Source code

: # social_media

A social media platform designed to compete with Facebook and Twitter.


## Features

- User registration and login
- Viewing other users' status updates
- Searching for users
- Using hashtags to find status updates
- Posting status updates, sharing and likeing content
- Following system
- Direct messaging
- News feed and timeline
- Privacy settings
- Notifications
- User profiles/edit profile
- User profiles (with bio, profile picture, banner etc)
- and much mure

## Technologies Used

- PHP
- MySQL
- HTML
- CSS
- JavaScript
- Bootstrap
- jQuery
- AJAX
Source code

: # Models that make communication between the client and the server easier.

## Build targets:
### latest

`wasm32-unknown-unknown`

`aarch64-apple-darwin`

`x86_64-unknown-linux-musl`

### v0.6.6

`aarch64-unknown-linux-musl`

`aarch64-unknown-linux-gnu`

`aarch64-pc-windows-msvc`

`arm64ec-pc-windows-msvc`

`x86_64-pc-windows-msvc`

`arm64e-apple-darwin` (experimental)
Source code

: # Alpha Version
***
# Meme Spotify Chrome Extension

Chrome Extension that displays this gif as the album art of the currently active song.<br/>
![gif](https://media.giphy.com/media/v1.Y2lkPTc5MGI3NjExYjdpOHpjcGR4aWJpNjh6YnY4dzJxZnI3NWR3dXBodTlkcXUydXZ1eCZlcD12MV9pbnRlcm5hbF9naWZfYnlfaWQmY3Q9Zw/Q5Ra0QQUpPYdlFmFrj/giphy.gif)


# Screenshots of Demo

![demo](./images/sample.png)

********

# What this task involves:
Go through the listing above and return every line where the word "updates" occurs.

# Task answer:
- Viewing other users' status updates
- Using hashtags to find status updates
- Posting status updates, sharing and likeing content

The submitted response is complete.